Robert Mugabe. Picture: Reuters/Philimon Bulawayo/File Photo

Harare - A Zimbabwe parliament committee has summoned former president Robert Mugabe to give evidence on May 9 over diamond corruption costing billions of dollars, underlining his fall from power after 37 years of autocratic rule.

Mugabe, now 94, ruled Zimbabwe from 1980 until he was ousted last year after the military took over briefly and his once-loyal ZANU-PF party turned against him.

"We have set May 9 as the date on which he will give evidence," Temba Mliswa, the chairman of the mines and energy parliament committee, told Friday's state-owned Herald newspaper.
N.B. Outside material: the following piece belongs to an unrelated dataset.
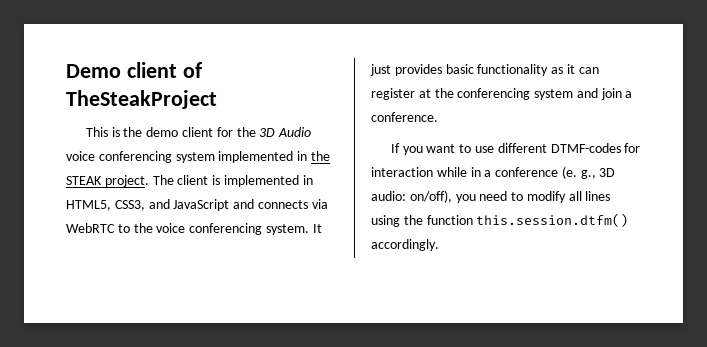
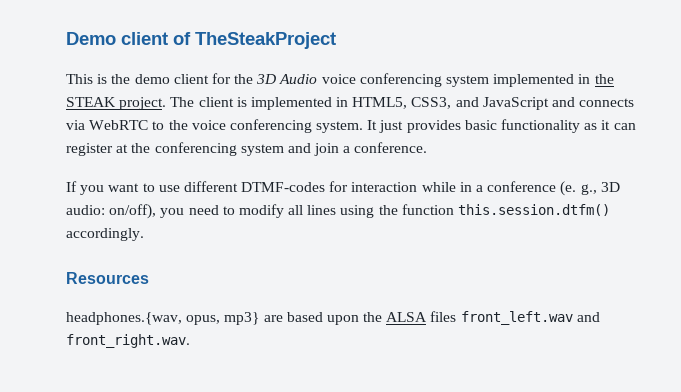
(439, 245) none -> [66,272,149,284] [66,311,600,325] [66,334,190,348] // Resources // headphones.{wav, opus, mp3} are based upon the ALSA files front_left.wav and front_right.wav.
"We met today (Thursday) as a committee and resolved that we invite the former president Mr Mugabe to our committee to explain the disappearance of $15 billion worth of diamonds," said Mliswa, an independent MP.

The lawmakers plan to question Mugabe over his 2016 claim that the country had lost $15 billion (12 billion euros at current rates) due to corruption and foreign exploitation in the diamond sector.

It was unclear whether Mugabe, who is in frail health, would agree to appear before the committee or make moves to avoid a potential grilling.

- Lucrative diamond mines -

"Parliament is playing its oversight role," Thabitha Khumalo, spokeswoman for the MDC opposition party, told AFP. "We hope that they release the results of their findings."

Mugabe -- whose own regime was accused of siphoning off diamond profits -- has described his ousting as a coup.

He was replaced by his former deputy, Emmerson Mnangagwa, a veteran loyalist in the ZANU-PF party who was backed by senior military officers.

Mugabe, who has not been seen in public since his fall, exercised ruthless control over parliament, security forces and the country's mineral resources for decades.

The parliamentary committee has already summoned former ministers, ex-police chiefs and heads of several government department.

Zimbabwe discovered alluvial diamonds in Chiadzwa, in the east of the country, over 10 years ago, and rights groups have accused security forces of using brutal methods to control the scattered deposits.

Over 200 people were killed during operations to remove illegal panners from the area, rights groups say.

Amid allegations of massive looting, Zimbabwe allowed several diamond companies companies to mine the area -- most of them as joint ventures between the government and Chinese firms.

Zimbabwe is due to hold elections in July or August, the first since Mugabe was unseated, with the ZANU-PF widely predicted to retain power.

Mnangagwa has vowed to hold a fair vote, and to tackle graft as he tries to revive the shattered economy by attracting foreign investment and re-building many international ties cut under Mugabe's regime.